Many, if not most, video games fall into the science fiction or fantasy. Seven years ago, I made a post about video games that engage with their SFF themes in a bit more detail (it's probably about time I did a follow-up). With video games having been commercially available for forty-five years, and having been more popular than either the film or music mediums for more than twenty years, it is probably past time this move was made. I suspect far more people voting in the Hugos have played an eligible video game in any given year than have read a semiprozine or read a novelette, for example.

Assuming normal rules of eligibility, the following video games would be among those eligible for the award in 2021:
  • Cyberpunk 2077 (assuming it hits its 10 December release date)
  • The Last of Us, Part II
  • Hades
  • Final Fantasy VII Remake
  • Ori and the Will of the Wisps
  • Half-Life: Alyx
  • Animal Crossing: New Horizons
  • Kentucky Route Zero (both the final part of the game and the game as a whole)
  • Doom Eternal
  • Cloudpunk
  • XCOM: Chimera Squad
  • Gears Tactics
  • A Total War Saga: Troy
  • Wasteland 3
  • Iron Harvest
  • Marvel's Avengers
  • Genshin Impact
  • Star Wars: Squadrons
  • Watch_Dogs: Legion
  • Assassin's Creed: Valhalla
  • Destiny 2: Beyond Light
  • World of WarCraft: Shadowlands
  • Hyrule Warriors: Age of Calamity
  • Immortals Fenyx Rising
  • Spider-Man: Miles Morales
It is unclear if a game would count if it was re-released or remastered. For example, Final Fantasy VII Remake would count under the award's own rule of being a "significant modification" of the original game, not to mention the fact that it is also an alternate-universe retelling of the original game (i.e. the events of the original game and the remake actually coexist within the storytelling universe as different entities). However, it is unclear if FFVII Remake would be eligible for just 2021 or 2022 as well, since the PC version and possibly X-Box and PlayStation 5 versions of the game will not be released until next year. In addition, it is unclear if, say, Horizon Zero Dawn would be eligible: the game was originally released on PlayStation 4 in 2017, but on PC in 2020 and a potential PlayStation 5-specific version in 2021. It's also unclear if this year's relatively mild graphical remaster of Spider-Man (originally released in 2018) would make it eligible again.

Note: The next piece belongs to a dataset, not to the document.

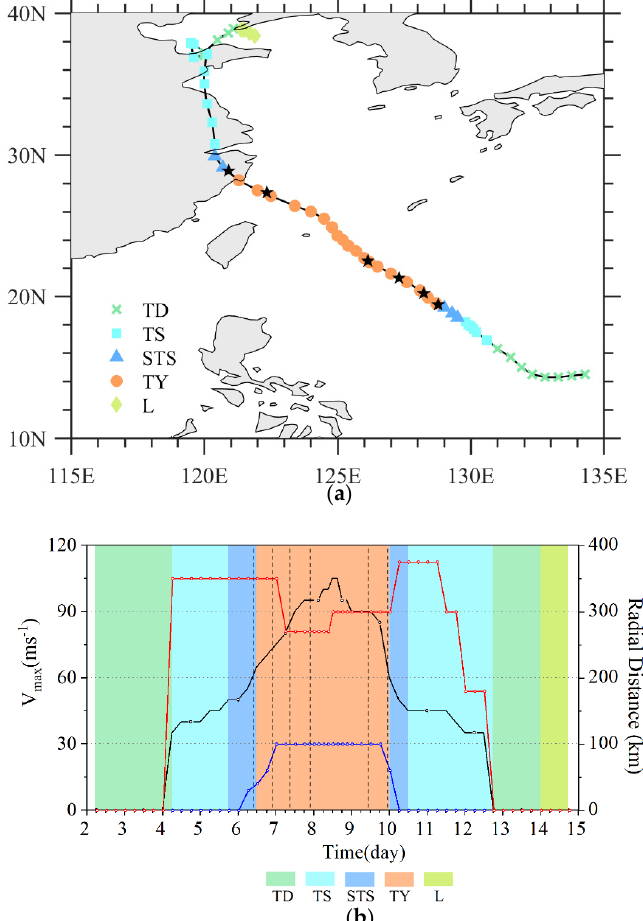
Figure 12. ( a ) The best track and ( b ) the maximum sustained wind (black), the radii of 30-kt (red) and 50-kt (blue) winds for typhoon Lekima during its lifetime from 0600 UTC August 2 to 1800 UTC August 2019. The typhoon category is indicated for tropical depression (TD), tropical storm (TS), severe tropical storm (STS), typhoon (TY), and extra-tropical cyclone (L). The SSMIS observing time along the best track is indicated by stars and dashed lines in ( a , b ),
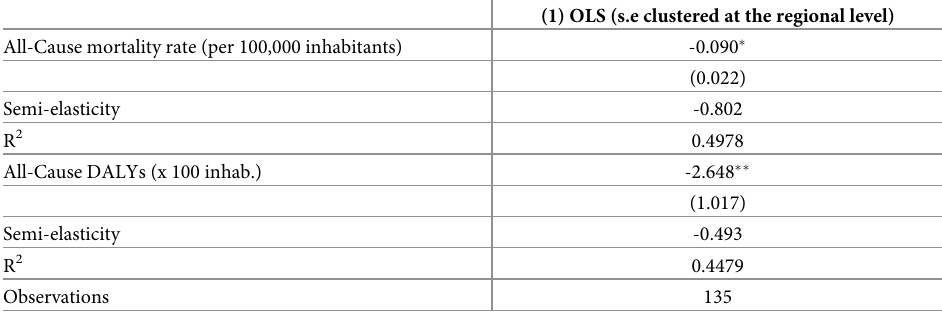
Table A2. The effect of mortality/DALYs on GDPpc growth. Long-Run Growth Regression (standard errors clus- tered at the regional level and bootstrapped using wild bootstrapping). (1) OLS (s.e clustered at the regional level)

These rules I suspect will be clarified relatively shortly.

4 comments:

Laura said...

File 770 shared a press release from DisCon III that goes into more detail about what's eligible:

http://file770.com/ready-nominator-one-best-video-game-special-hugo-award-category-announced-for-2021/

Andy said...

About damn time. I didn't really get into modern video games until about 10 years ago, so I understand somewhat the reticence of people who don't want to add games to the Hugo. But by my personal clock video games have been making content that is as great as any novel since at least 1999's Planescape Torment, so it's long past time this is recognized. I'm glad that GRRM who was anti video game lost out in this particular instance. If I could ask the fantasy gods for one thing, I think it would be for Joe Straczyinski of Babylon 5 fame to do a video game, since he's published in every other genre except video, and I would really like to see him do something epic in a game.

Andy said...

Adam, not really a comment but a personal note. if you come to Washington DC for this event I'd be more than happy to buy you a beer, or several. Obviously I greatly enjoy your commentary. I have the bandwidth to read one blog on Sci fi and fantasy and you are it.

mffanrodders said...

A decent addition. Video games make a huge contribution to Sci-Fi.